In the Sunday Times of 25 June 2016 Tony Leon wrote an article on South African leadership which I found very interesting. What caught my eye in particular was his referral to the “Dunning-Kruger effect.” In 1999, David Dunning and Justin Kruger, two academic psychologists at Cornell University, described how people of low ability suffer from illusory superiority when they mistakenly assess their ability as greater that they possess.

Columnist David Brooks summarised it as “The phenomenon in which the incompetent person is too incompetent to understand their own incompetence.” Leon uses several current political leaders as examples where faulty and irresponsible thinking is slowly destroying our country.

The above quotes are however not just applicable to leaders, but to each of us as individual citizens. All too often do we fail in objectively dissecting and investigating the quality of our own thinking. Without doing this, we fall into the traps of arrogance, narcissism and self-righteousness. These qualities further destruct society on every level it occurs.
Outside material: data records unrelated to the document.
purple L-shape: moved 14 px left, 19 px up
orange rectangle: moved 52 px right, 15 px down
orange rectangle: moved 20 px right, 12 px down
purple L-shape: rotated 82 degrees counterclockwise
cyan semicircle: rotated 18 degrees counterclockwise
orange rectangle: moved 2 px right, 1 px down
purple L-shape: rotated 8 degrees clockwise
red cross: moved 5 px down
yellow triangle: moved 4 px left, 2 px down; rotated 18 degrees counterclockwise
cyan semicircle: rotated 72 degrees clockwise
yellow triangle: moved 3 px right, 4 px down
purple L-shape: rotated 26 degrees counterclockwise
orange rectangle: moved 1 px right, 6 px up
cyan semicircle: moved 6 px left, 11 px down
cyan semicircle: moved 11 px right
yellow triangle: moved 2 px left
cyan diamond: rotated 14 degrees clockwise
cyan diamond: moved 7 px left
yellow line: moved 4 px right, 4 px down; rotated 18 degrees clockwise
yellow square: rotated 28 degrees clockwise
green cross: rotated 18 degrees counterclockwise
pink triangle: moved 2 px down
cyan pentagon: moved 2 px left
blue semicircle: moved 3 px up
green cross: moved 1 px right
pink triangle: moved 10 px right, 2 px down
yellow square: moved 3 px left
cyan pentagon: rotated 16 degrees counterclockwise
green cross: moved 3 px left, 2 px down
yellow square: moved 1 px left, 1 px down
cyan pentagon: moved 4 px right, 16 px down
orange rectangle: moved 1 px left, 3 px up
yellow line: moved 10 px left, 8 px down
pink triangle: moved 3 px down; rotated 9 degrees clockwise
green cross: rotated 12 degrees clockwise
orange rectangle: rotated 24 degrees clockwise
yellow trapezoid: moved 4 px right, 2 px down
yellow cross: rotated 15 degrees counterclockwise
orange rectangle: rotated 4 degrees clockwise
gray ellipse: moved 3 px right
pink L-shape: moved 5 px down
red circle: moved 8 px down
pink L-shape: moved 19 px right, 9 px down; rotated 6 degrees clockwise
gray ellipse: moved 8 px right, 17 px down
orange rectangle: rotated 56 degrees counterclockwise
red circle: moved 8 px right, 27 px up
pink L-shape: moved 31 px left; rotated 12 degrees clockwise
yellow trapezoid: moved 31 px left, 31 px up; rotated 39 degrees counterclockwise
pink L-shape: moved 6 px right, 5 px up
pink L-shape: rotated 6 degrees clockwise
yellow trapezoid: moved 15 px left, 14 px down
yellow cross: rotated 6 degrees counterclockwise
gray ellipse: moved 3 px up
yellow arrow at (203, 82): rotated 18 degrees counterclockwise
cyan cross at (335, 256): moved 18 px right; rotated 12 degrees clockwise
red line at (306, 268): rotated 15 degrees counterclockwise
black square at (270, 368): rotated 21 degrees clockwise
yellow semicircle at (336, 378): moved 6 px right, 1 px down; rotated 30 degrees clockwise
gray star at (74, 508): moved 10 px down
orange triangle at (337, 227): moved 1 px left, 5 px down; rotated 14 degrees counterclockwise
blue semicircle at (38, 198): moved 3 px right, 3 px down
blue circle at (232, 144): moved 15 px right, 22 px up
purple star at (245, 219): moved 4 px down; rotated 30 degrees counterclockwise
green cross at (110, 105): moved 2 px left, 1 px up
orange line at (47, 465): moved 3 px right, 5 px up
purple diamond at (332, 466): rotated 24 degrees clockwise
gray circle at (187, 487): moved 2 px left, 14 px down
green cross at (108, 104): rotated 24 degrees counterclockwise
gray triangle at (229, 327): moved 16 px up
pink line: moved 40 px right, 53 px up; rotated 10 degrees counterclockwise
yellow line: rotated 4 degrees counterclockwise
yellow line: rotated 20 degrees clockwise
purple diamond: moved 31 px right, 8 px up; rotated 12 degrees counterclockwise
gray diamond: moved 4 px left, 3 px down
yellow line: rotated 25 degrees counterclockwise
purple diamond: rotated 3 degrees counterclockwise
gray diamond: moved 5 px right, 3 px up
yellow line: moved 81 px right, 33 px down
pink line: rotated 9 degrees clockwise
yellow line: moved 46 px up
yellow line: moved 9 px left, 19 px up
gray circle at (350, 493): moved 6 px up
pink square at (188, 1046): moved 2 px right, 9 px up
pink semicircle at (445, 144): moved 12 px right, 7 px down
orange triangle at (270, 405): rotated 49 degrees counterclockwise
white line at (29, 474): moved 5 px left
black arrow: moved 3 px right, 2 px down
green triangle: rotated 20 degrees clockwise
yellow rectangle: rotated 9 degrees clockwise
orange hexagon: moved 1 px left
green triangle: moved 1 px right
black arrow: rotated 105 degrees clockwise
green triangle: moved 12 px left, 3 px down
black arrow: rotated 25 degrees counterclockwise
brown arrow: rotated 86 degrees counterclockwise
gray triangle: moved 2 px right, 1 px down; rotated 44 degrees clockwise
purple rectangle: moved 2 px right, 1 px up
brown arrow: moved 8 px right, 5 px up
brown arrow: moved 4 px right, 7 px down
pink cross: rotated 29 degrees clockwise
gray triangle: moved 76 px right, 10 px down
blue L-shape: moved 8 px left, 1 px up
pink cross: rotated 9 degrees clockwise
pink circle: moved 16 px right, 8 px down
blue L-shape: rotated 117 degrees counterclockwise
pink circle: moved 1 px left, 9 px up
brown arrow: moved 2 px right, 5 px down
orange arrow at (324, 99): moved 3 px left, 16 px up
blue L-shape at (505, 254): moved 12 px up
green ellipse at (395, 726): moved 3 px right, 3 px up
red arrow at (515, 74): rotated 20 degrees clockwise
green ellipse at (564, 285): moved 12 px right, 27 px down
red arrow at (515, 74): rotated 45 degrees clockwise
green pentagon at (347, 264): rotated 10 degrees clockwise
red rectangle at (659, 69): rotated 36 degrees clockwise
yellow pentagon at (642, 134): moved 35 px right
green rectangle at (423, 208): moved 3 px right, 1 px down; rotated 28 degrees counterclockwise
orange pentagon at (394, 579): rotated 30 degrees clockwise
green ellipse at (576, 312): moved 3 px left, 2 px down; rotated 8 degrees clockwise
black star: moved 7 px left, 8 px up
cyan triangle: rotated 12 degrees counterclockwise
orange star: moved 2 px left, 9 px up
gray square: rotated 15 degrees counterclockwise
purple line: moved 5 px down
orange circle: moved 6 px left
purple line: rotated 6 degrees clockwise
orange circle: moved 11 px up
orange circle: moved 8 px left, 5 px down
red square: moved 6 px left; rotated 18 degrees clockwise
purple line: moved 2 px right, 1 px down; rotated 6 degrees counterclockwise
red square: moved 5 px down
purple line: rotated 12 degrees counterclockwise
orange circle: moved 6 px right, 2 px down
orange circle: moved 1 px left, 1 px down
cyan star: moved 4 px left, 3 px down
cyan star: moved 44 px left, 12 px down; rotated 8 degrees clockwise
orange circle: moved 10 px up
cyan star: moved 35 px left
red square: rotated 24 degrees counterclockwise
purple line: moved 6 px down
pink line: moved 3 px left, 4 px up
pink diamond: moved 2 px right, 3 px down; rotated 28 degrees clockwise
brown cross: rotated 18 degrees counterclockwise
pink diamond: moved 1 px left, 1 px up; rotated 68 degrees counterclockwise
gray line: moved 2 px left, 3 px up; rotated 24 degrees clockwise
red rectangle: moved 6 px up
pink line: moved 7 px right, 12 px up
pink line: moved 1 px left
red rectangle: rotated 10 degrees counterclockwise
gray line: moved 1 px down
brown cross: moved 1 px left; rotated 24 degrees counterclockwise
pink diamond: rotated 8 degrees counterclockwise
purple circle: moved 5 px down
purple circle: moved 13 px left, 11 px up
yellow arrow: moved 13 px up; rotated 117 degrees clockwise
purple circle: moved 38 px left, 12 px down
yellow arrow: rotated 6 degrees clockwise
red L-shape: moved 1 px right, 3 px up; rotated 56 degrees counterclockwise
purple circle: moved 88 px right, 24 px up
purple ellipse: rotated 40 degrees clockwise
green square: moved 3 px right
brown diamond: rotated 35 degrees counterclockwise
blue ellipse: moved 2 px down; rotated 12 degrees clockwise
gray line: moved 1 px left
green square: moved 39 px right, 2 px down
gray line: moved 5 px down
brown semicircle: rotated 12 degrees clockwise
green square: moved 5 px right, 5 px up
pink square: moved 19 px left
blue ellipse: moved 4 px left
As individuals, it is crucial for ourselves but also for society at large to humbly measure our choices and actions against ethical standards which are right, just and fair. This is the only way towards healing an ailing society. None of us are immune to making mistakes and an attitude of false superiority can only lead to destruction and doom. The challenge is objective self-discovery and insight; it entails a willingness to grow and excel.

Practical exercise:
Think of an example of your own where you mistakenly felt superior and over-estimated your own competence. Write down the result. Do the opposite as well by thinking of a situation where humility and appropriate self-investigation led you to success.